Undeterred, Broussard and Blyleven won permission from the host parent to crash. They waded past bodies wriggling to dance music on the packed patio, peering into the semihostile faces in search of the offending drinker.
Collared, the 17-year-old from Fullerton had bleached blond hair, a crucifix around his neck, and a sheepish expression. "I'm sorry sir," he professed as he stood on the street by the park-party car, the thrill of an underage drink gone flat with the specter of arrest and irate parents.
His friends looked on. "Excuse me sir, can I take him home?," beseeched one.
Docility did the trick. After chewing him out, the party patrol let the boy go, suggesting to the house owner that it would be nice if he shut the festivities down before midnight. Amid predictions of a return engagement, the sheriff's officers hit the road.

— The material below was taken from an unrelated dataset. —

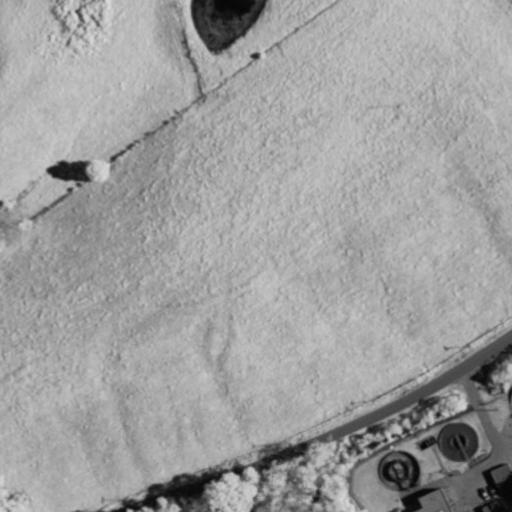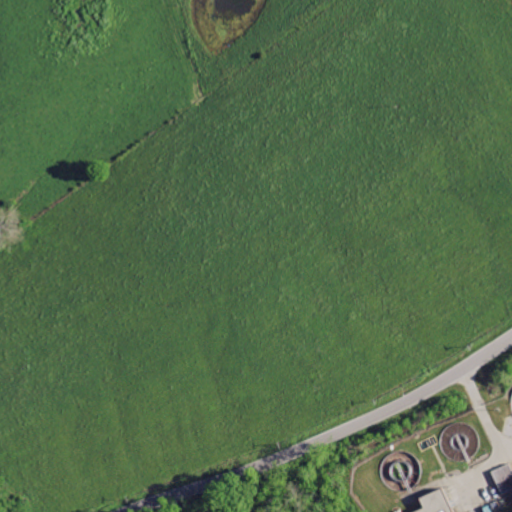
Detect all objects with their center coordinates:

On a slow spin through the parking lot of La Mirada Park, they passed several dark, parked cars. A jean jacket had been carefully draped over the rolled-up driver's window of a BMW. Blyleven walked over, using his flashlight to illuminate the activities of the young couple inside. A head popped into view.

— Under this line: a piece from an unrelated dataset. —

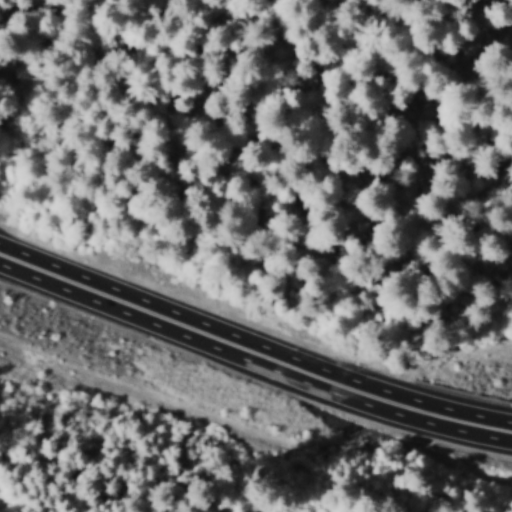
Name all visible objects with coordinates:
road: (253, 351)
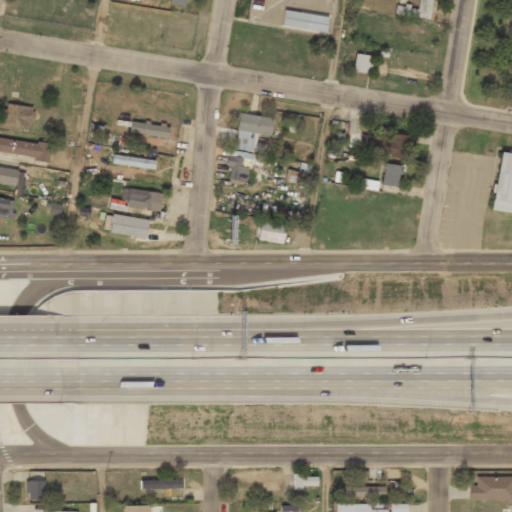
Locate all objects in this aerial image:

"Don't you think this is kind of conspicuous?" he asked. "The people across the street are getting upset."
Earlier, Blyleven noted, "You'd be amazed at the compromising positions we come across."
Why bother young love? "We don't know if the lady is there willingly or not," he said.
Besides, the city would rather not have passion in the parks.
Ditto for empty beer bottles.
"I think that's the major thing that aggravates the City Council, the trash," said Broussard, who left his job as a machinist nine years ago to become a sheriff's deputy. ("I got tired of being greasy.")
Not only do young men and women violate local ordinances by drinking in La Mirada's numerous, well-groomed parks, they also leave the discarded beverage containers behind on the clipped, lush grass, or stashed under swings and jungle gyms.
Several six packs worth of bottles had been strewn about the sandy play area of a green belt in one quiet neighborhood. "Just missed 'em, this is still pretty cold to the touch," observed Blyleven as he reached down and scooped up a recently drained bottle.
Broussard, 37, and Blyleven, 40, have varied scouting strategies, depending on the terrain of the park they are checking. At one park, they silently skirted a wall to sneak up on the crest of a hill favored by youthful celebrants. "Kids like to sit here and drink," explained Blyleven, a detective during regular hours. "It's like the military, you're on high ground and can see what's happening."
At another park, they steered the car down a horse trail, over a bridge, through a tunnel, and past dense thickets. The only thing hopping was a black and white rabbit, so tame it seemed a pet gone astray.
Carl's Jr, a popular fast-food hangout on Rosecrans Avenue, was another story. A sporty yellow hatchback had followed a Volkswagen full of girls into the parking lot. The hatchback was being navigated in a manner that caught the attention of the party patrol.